— DO THIS —
Copy out the following lines exactly as they appear.

— SUPPLIED INFORMATION —
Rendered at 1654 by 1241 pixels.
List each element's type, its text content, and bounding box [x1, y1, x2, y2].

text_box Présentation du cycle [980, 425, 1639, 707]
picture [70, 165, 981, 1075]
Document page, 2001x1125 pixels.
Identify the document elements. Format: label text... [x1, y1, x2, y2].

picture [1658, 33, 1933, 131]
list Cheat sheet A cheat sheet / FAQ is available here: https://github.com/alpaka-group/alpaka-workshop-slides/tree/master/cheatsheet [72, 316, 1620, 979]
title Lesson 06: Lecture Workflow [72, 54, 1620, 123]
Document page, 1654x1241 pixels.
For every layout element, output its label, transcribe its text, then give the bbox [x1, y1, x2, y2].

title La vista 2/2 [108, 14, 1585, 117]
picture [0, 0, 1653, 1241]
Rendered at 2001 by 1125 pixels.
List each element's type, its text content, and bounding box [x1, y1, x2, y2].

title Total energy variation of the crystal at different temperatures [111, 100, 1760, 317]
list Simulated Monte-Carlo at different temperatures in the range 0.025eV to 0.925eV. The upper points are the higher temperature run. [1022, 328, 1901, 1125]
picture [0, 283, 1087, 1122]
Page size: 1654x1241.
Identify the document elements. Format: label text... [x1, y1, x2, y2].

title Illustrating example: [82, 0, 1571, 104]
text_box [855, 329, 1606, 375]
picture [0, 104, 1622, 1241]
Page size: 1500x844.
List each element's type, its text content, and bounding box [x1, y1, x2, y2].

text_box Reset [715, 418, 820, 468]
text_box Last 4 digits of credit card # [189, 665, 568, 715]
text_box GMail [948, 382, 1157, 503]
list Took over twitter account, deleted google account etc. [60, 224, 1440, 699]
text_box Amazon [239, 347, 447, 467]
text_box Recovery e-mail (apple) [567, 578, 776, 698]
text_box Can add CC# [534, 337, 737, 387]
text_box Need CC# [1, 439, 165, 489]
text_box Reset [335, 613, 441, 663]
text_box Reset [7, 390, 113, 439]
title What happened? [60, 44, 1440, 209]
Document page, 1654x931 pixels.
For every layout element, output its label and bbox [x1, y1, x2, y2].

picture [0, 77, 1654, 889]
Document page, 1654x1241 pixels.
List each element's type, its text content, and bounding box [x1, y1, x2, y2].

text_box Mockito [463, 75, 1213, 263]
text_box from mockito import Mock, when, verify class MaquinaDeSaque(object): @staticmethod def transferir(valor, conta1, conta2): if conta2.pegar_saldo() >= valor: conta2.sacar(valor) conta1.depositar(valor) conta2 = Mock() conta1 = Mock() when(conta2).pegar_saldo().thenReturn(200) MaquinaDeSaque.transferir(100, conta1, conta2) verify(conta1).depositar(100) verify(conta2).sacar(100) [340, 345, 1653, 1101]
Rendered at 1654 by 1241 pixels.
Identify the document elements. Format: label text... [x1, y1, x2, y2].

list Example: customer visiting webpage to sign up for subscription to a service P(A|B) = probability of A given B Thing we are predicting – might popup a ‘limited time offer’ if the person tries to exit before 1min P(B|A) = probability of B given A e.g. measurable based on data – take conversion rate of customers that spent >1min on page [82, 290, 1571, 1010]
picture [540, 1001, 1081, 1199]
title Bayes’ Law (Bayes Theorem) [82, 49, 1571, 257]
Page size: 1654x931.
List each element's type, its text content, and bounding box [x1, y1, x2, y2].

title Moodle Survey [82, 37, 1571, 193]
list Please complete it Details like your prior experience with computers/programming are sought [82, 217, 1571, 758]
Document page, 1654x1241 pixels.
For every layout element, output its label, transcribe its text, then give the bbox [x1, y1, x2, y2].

— OUTPUT BELOW —
Rendered at 1654 by 1241 pixels.
List each element's type, its text content, and bounding box [x1, y1, x2, y2].

text_box Présentation du cycle [980, 425, 1639, 707]
picture [70, 165, 981, 1075]
Document page, 2001x1125 pixels.
Identify the document elements. Format: label text... [x1, y1, x2, y2].

picture [1658, 33, 1933, 131]
list Cheat sheet A cheat sheet / FAQ is available here: https://github.com/alpaka-group/alpaka-workshop-slides/tree/master/cheatsheet [72, 316, 1620, 979]
title Lesson 06: Lecture Workflow [72, 54, 1620, 123]
Document page, 1654x1241 pixels.
For every layout element, output its label, transcribe its text, then give the bbox [x1, y1, x2, y2].

title La vista 2/2 [108, 14, 1585, 117]
picture [0, 0, 1653, 1241]
Rendered at 2001 by 1125 pixels.
List each element's type, its text content, and bounding box [x1, y1, x2, y2].

title Total energy variation of the crystal at different temperatures [111, 100, 1760, 317]
list Simulated Monte-Carlo at different temperatures in the range 0.025eV to 0.925eV. The upper points are the higher temperature run. [1022, 328, 1901, 1125]
picture [0, 283, 1087, 1122]
Page size: 1654x1241.
Identify the document elements. Format: label text... [x1, y1, x2, y2].

title Illustrating example: [82, 0, 1571, 104]
text_box [855, 329, 1606, 375]
picture [0, 104, 1622, 1241]
Page size: 1500x844.
List each element's type, its text content, and bounding box [x1, y1, x2, y2].

text_box Reset [715, 418, 820, 468]
text_box Last 4 digits of credit card # [189, 665, 568, 715]
text_box GMail [948, 382, 1157, 503]
list Took over twitter account, deleted google account etc. [60, 224, 1440, 699]
text_box Amazon [239, 347, 447, 467]
text_box Recovery e-mail (apple) [567, 578, 776, 698]
text_box Can add CC# [534, 337, 737, 387]
text_box Need CC# [1, 439, 165, 489]
text_box Reset [335, 613, 441, 663]
text_box Reset [7, 390, 113, 439]
title What happened? [60, 44, 1440, 209]
Document page, 1654x931 pixels.
For every layout element, output its label and bbox [x1, y1, x2, y2].

picture [0, 77, 1654, 889]
Document page, 1654x1241 pixels.
List each element's type, its text content, and bounding box [x1, y1, x2, y2].

text_box Mockito [463, 75, 1213, 263]
text_box from mockito import Mock, when, verify class MaquinaDeSaque(object): @staticmethod def transferir(valor, conta1, conta2): if conta2.pegar_saldo() >= valor: conta2.sacar(valor) conta1.depositar(valor) conta2 = Mock() conta1 = Mock() when(conta2).pegar_saldo().thenReturn(200) MaquinaDeSaque.transferir(100, conta1, conta2) verify(conta1).depositar(100) verify(conta2).sacar(100) [340, 345, 1653, 1101]
Rendered at 1654 by 1241 pixels.
Identify the document elements. Format: label text... [x1, y1, x2, y2].

list Example: customer visiting webpage to sign up for subscription to a service P(A|B) = probability of A given B Thing we are predicting – might popup a ‘limited time offer’ if the person tries to exit before 1min P(B|A) = probability of B given A e.g. measurable based on data – take conversion rate of customers that spent >1min on page [82, 290, 1571, 1010]
picture [540, 1001, 1081, 1199]
title Bayes’ Law (Bayes Theorem) [82, 49, 1571, 257]
Page size: 1654x931.
List each element's type, its text content, and bounding box [x1, y1, x2, y2].

title Moodle Survey [82, 37, 1571, 193]
list Please complete it Details like your prior experience with computers/programming are sought [82, 217, 1571, 758]
Document page, 1654x1241 pixels.
For every layout element, output its label, transcribe its text, then give the bbox [x1, y1, x2, y2].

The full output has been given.